Obama’s Elf has only seven teeth
Posted on 21st February 2026
For many people, not least Ben Langley himself judging by his website, he’s best known for his misheard lyrics routine on Britain’s Got Talent. For me, his TV career highlight was appearing in an entirely different program, the magnificent Detectorists. However, neither best represent the length and breadth of his comedy talents, which include knife juggling, apple eating, glove inflation, glass swirling, guitar playing and magic trickery.

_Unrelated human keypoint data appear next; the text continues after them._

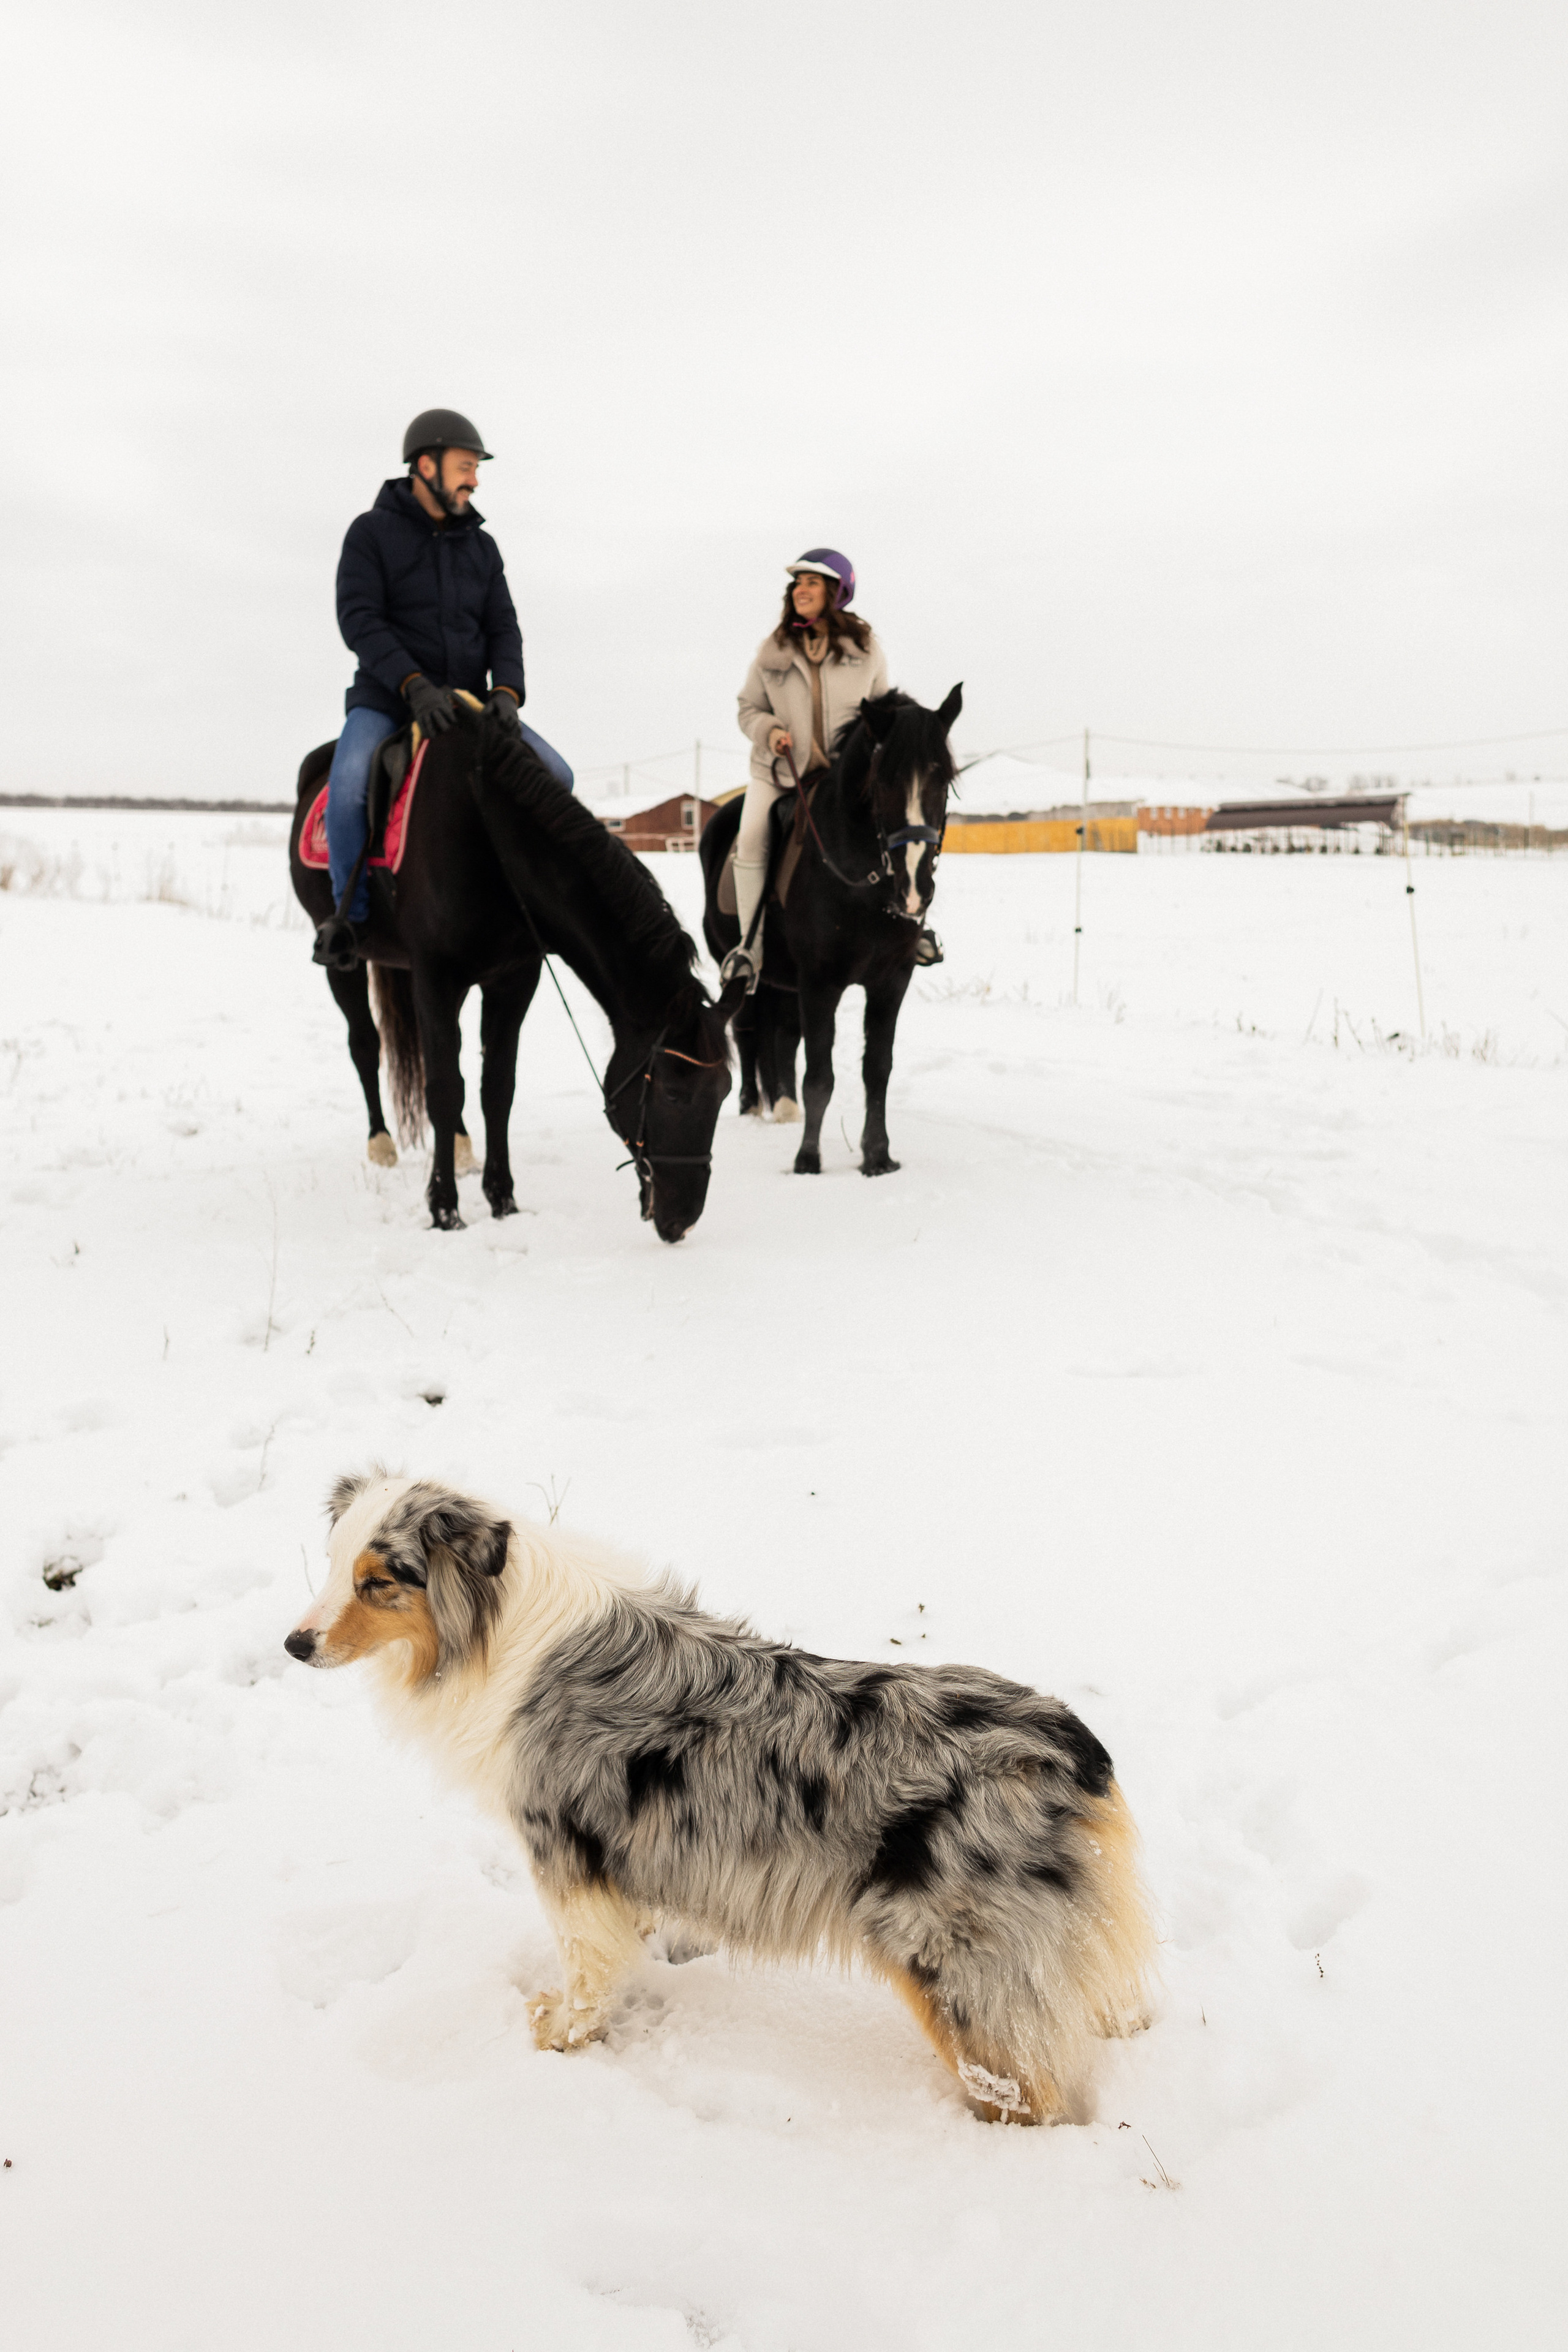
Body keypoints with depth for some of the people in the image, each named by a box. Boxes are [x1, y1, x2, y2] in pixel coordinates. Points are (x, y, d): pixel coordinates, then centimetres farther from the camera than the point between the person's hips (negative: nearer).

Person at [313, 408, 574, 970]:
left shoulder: (481, 546, 12)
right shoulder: (372, 532, -3)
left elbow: (503, 627, 6)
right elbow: (358, 619, -13)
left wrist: (506, 690, -15)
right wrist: (415, 685, -27)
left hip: (466, 701, 4)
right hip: (387, 698, -4)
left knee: (555, 776, -13)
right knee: (348, 786, -32)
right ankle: (350, 912, -11)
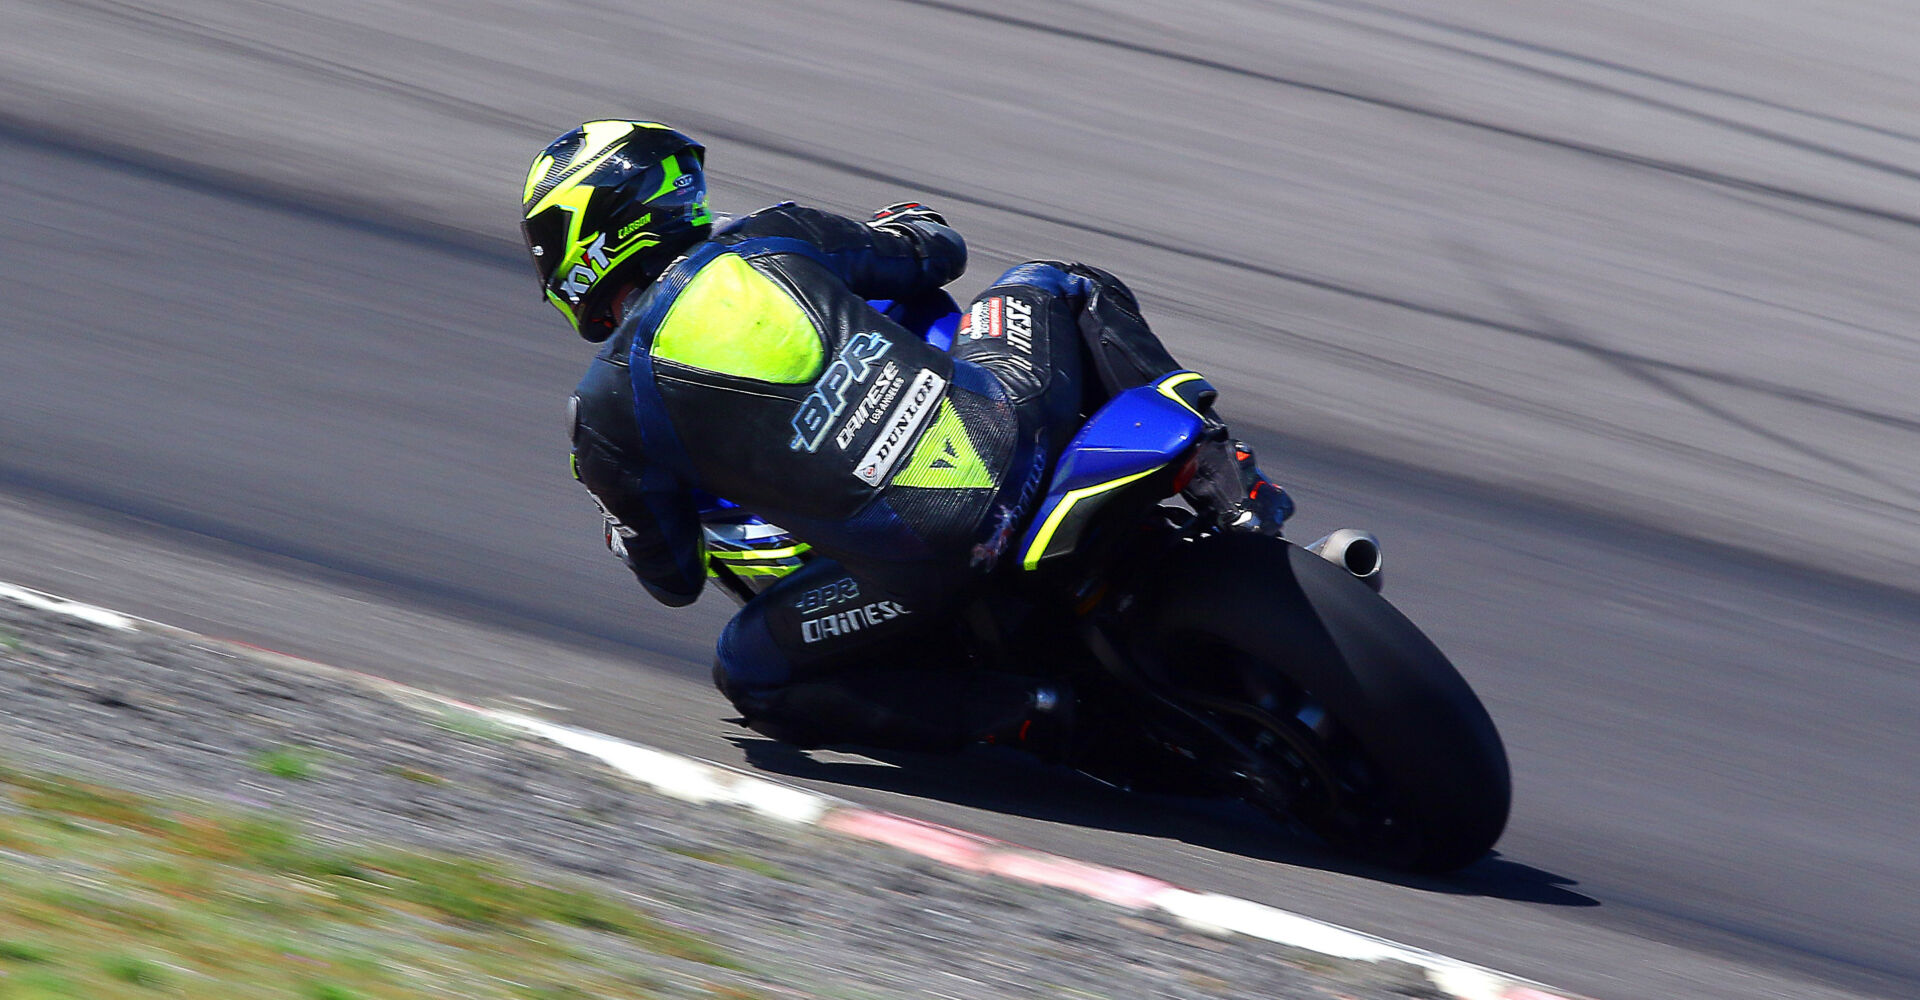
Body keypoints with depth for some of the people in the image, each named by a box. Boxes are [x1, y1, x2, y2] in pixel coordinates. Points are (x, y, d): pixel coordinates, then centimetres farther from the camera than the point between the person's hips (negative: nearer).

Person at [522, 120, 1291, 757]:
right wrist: (903, 224, 49)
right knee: (1052, 289, 34)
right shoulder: (764, 240, 11)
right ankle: (1231, 492, 19)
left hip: (922, 565, -4)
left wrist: (627, 527, 37)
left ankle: (1019, 714, 3)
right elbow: (937, 253, 24)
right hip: (1006, 440, 4)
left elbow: (672, 578, 13)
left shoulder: (610, 408, 4)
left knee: (750, 677, 21)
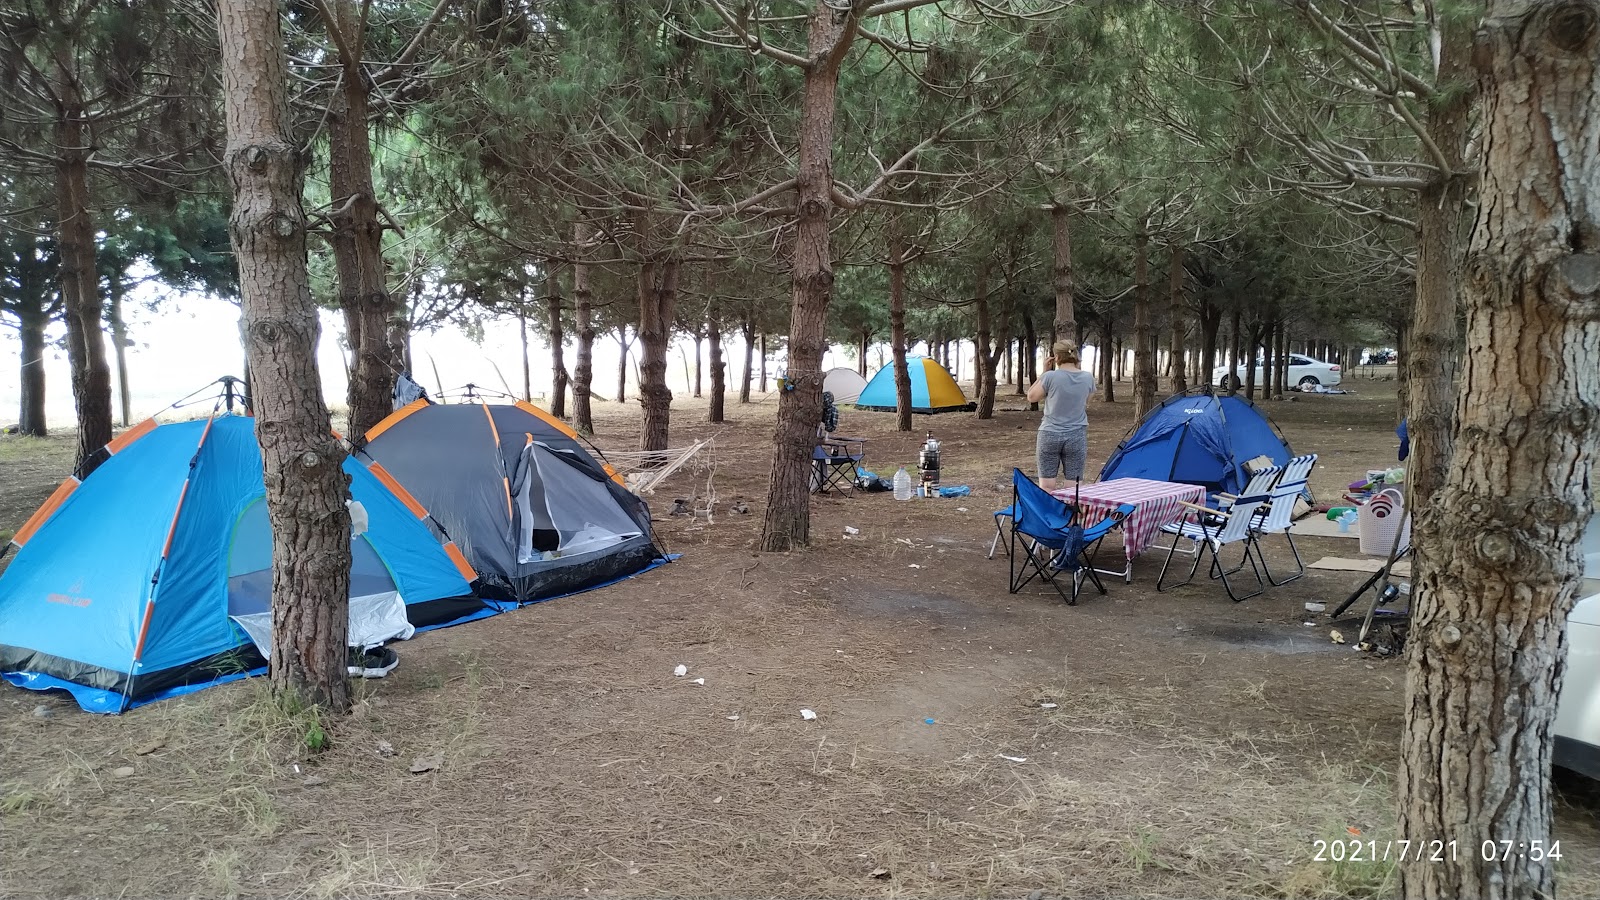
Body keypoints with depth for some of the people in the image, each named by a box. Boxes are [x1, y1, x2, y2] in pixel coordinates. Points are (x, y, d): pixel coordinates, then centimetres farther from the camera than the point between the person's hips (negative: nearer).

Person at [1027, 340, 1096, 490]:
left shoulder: (1050, 377, -12)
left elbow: (1031, 397, 2)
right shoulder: (1088, 378, -1)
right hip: (1076, 437, 3)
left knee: (1046, 486, 3)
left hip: (1050, 435, -2)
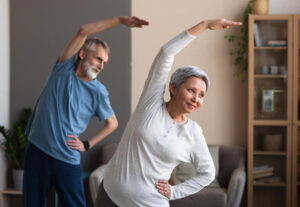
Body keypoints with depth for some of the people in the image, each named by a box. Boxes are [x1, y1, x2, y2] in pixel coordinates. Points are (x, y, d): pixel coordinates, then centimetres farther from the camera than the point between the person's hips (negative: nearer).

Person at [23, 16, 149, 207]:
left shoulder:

Langley is a man born to entertain on the Music Hall stage or at the end of the pier, and he’s not about to let the absence of Music Halls or piers stop him. A true family entertainer, his audience – who clearly featured more than a handful of diehard fans – ranged from the archetypical eight to eighty. A cleverly packaged series of self-deprecating routines served the wide demographic of the Corn Hall crowd with a combination of the very silly, the knowingly cheeky and the genuinely skilful. For every groan-worthy gag there was an adept skittle juggle. One moment he’s inserted himself into a giant balloon, the next he’s slipping in a sly joke at the expense of Mountbatten-Windsor. To my mind, his demonstration of the four-chord progression was most notable for demonstrating what a decent musician he is. Reminiscent of John Otway on a quiet day, I’d have liked to have seen and heard more of his straightforward skill with the cheat stick. But then, perhaps it’s versatility that is his Achilles’ heel – as if he doesn’t know what to hurl at you next.
I’d be fibbing if I suggested every joke landed – “Have you been an audience before”, he asked, after a quip fell flat – but Langley delivers them so thick and fast that if something is not to your liking then, worry not, another bit of harmless nonsense will be along soon enough. And whatever you might have thought about that notorious BGT appearance, the show really wouldn’t have felt complete had he not closed on Chaka Khan, Duffy and Céline Dion celebrating, through song, the likes of Terry Wogan, Bird Seed and Obama’s Elf.